BC-wide Electronic Health Record (EHR) still a pipe dream

Interoperability health records

The BC-wide EHR initiative to date is failing interoperability, costs are beyond original planned federal matching funds, no strategic plan started until 4 yrs & $150 million spent, and doctors were only consulted this past year. The government is finally ready to assess physician adoption but are at least three years away from having an interoperable system in place. Perhaps this helps explain why still only about 5% of physicians have actually fully adopted an Electronic Medical Record system. Yet, in my private little world, my current EMR solution achieves what I need it do on a daily basis. (Please see the two articles from the Vancouver Sun written by Vaughn Palmer that are linked in this article and also appear in the references below.)

Do we still think Electronic Medical Records (EMR) or Electronic Health Records (EHR) are the way of the future? Interoperability is the missing link that would make every physician jump on board but there is really no sign of this happening anytime soon. In the 16 years since I worked with David Pang, Luanna Bartholomew & David Campbell at Dartmouth Hitchcock Medical Center putting together our own EMR for ophthalmology, we have yet to crack the 5% mark of physicians who have fully embraced an electronic medical record. Of course the technology is there but politics, personal preferences for usability and other factors have continued to keep the dream of a world in which a patient can walk into any health facility and whomever they see can easily access health information to help care for them unattainable. When will we have interoperability and what is holding us back? Physicians are failing to buy stand alone EMR systems, even if they meet their current needs because they know the negative impact they will face in their transition and don’t want to have to later change to a system to make sure it will be interoperable.

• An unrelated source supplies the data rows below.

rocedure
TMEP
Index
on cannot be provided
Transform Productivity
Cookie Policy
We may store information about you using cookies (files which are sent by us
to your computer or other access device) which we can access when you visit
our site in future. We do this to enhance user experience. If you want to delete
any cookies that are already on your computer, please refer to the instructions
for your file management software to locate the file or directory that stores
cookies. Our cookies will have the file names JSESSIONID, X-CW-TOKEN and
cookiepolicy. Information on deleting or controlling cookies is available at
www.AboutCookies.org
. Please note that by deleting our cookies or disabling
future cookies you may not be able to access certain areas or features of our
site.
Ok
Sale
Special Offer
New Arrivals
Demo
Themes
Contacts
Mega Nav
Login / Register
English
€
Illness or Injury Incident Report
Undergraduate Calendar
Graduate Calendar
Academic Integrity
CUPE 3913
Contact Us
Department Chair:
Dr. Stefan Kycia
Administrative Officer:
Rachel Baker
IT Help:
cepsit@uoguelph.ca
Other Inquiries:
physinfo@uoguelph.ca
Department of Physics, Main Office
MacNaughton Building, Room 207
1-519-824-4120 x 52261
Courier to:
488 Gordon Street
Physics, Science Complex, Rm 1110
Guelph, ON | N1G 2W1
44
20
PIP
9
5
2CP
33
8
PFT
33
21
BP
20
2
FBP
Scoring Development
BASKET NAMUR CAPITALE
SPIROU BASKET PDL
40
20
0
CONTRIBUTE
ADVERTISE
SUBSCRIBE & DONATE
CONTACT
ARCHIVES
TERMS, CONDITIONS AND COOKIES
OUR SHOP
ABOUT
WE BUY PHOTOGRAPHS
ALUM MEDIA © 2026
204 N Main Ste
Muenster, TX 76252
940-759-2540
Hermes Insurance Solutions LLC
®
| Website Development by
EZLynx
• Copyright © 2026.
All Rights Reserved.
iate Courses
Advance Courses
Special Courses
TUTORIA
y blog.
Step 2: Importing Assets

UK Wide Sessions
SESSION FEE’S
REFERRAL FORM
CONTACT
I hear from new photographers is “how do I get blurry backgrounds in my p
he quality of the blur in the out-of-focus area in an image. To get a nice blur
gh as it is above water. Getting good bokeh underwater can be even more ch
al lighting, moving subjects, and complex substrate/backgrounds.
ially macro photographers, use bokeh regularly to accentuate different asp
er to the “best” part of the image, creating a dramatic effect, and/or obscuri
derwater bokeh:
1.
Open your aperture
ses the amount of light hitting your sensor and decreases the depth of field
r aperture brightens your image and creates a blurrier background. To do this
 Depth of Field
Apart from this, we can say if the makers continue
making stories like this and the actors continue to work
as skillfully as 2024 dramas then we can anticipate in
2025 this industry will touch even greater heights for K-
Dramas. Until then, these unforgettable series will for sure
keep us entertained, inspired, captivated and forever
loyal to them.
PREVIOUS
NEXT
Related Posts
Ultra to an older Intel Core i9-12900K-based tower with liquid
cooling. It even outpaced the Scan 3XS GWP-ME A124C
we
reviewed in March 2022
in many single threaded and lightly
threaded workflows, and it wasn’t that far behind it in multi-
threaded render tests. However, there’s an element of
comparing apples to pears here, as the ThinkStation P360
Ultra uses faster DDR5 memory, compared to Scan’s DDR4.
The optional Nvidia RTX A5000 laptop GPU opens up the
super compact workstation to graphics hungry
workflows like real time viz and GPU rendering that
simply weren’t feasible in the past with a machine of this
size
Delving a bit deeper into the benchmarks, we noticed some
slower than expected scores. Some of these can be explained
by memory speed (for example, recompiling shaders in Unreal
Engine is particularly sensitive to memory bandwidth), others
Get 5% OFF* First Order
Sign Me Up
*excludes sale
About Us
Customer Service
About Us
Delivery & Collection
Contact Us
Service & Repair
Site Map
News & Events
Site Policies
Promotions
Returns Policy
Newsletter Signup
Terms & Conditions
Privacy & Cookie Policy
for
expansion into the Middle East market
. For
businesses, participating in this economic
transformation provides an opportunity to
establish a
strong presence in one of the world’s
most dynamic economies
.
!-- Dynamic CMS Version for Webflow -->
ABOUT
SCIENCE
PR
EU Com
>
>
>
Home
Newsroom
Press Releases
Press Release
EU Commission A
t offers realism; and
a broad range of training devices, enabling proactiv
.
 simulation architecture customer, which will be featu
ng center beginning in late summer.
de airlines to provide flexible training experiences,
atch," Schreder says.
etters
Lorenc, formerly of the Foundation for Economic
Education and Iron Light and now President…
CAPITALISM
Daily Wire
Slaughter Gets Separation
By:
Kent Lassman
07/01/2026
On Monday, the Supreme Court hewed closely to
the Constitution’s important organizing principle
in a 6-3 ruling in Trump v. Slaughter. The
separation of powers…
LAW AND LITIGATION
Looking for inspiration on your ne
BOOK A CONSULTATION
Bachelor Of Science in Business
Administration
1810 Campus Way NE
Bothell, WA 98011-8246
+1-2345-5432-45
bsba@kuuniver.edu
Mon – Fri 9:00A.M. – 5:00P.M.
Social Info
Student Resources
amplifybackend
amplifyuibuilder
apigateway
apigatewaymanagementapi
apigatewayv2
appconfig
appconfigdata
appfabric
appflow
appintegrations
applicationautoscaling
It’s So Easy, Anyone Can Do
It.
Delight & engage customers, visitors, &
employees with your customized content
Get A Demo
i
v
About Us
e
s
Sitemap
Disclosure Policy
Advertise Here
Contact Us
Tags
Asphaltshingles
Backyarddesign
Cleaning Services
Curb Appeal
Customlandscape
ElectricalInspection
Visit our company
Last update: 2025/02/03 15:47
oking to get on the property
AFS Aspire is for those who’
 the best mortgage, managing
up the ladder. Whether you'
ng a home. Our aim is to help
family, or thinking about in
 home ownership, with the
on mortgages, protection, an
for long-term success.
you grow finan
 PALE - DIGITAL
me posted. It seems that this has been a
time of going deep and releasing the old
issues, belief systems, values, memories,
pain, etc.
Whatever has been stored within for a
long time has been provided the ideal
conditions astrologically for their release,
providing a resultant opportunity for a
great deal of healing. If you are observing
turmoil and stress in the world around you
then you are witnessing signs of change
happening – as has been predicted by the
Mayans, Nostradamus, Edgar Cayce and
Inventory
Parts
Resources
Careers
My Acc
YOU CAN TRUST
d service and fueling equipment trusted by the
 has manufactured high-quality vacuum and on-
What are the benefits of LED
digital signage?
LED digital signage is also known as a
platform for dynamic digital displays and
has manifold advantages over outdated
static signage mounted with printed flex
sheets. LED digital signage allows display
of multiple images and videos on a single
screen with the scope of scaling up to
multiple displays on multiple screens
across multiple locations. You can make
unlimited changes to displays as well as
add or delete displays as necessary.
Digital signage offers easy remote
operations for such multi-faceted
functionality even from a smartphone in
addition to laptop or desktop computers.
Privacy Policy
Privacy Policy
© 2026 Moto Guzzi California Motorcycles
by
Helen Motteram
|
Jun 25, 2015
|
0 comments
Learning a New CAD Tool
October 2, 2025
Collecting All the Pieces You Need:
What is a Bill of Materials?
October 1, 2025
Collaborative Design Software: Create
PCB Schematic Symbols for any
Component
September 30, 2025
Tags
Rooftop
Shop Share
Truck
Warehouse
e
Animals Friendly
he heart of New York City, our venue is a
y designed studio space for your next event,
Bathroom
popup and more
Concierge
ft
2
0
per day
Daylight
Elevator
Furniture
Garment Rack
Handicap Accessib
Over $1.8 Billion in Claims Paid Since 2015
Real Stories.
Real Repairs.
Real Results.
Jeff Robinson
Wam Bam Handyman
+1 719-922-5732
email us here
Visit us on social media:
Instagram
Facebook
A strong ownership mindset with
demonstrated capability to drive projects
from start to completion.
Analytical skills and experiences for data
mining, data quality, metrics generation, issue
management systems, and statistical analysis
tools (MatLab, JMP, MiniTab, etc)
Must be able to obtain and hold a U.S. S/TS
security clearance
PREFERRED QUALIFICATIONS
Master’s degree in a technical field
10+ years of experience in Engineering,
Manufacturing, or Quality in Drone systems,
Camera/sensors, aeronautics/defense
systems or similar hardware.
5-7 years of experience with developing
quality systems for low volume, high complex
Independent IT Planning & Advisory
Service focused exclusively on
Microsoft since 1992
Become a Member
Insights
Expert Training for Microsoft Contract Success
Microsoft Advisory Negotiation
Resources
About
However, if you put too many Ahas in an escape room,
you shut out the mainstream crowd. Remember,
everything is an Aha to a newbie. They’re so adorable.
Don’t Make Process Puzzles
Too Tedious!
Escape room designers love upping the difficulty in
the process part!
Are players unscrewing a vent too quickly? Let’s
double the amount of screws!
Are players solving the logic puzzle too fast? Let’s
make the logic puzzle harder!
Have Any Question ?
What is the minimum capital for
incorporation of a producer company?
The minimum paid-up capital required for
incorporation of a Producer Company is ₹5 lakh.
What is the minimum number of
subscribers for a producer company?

Likelihood of EMR system interoperability

The goal was visionary and noble when the BC government proposed a province-wide electronic health record system. The federal government was to provide $110 million to match the provincial commitment with milestones along the way to receive the fed money. Well, great idea but they ended up spending $150 million dollars before even developing a strategic plan until the auditor general called them on their major oversight. Last year a handful of EMR systems were approved by the government for physicians based on a minimal set of standards. Unfortunately, none of these solutions are of any use to specialist physicians such as myself as there was no consultation with us in the approval process so they had no idea that there are certain features that we need that family doctors might not. For example, we need to be able to generate consult reports based on the history and physical findings back to the doctors who referred the patient to us. This is not something a family doctor needs to do and is not a feature of any of the approved EMR systems. The approach to interoperability adopted by the government - make sure none of the data is stored at the physicians office but rather on remote servers. Not one centralized server but just any server NOT located in the physician’s office. This was supposed to be more secure and allow access to the information from other locations such as hospitals, walk-in clinics, family doctors and specialist offices alike? How? By magic? None of the approved EMR systems talk to each other.

So here we are, more than $150 million dollars spent, agreement for federal matching funds of up to $110 million total toward a proposed $220 million cost and probably three more years until we see results. The matching funds program will run out and we will likely see at least another several hundred million in provincial money poured into this. At some point we will have approved stand-alone EMR systems but will these ever be talking with each other? The stand alone systems are very powerful. I am able to generate the consult letters that I want and even able to look up what medications my patients are getting from the provincial-wide database. The computer code is actually in place to allow e-Prescribing but the government won’t turn that part of the system on for privacy reasons so I print out a prescription at the end of a patient encounter that is otherwise completely paperless. Lab results automatically get imported to my patient’s chart but only if I requested those tests or another doctors requested that I get a copy. If they had a test elsewhere and I need the result to help care for the patient…no such luck. Like I said, the technology has existed for probably the past decade or more but too many different groups are involved to ever make this work. I don’t think even 3 more years is realistic; in my lifetime would even surprise me. Oh, what great forward thinking by our government. This must be keeping some people gainfully employed for decades to come.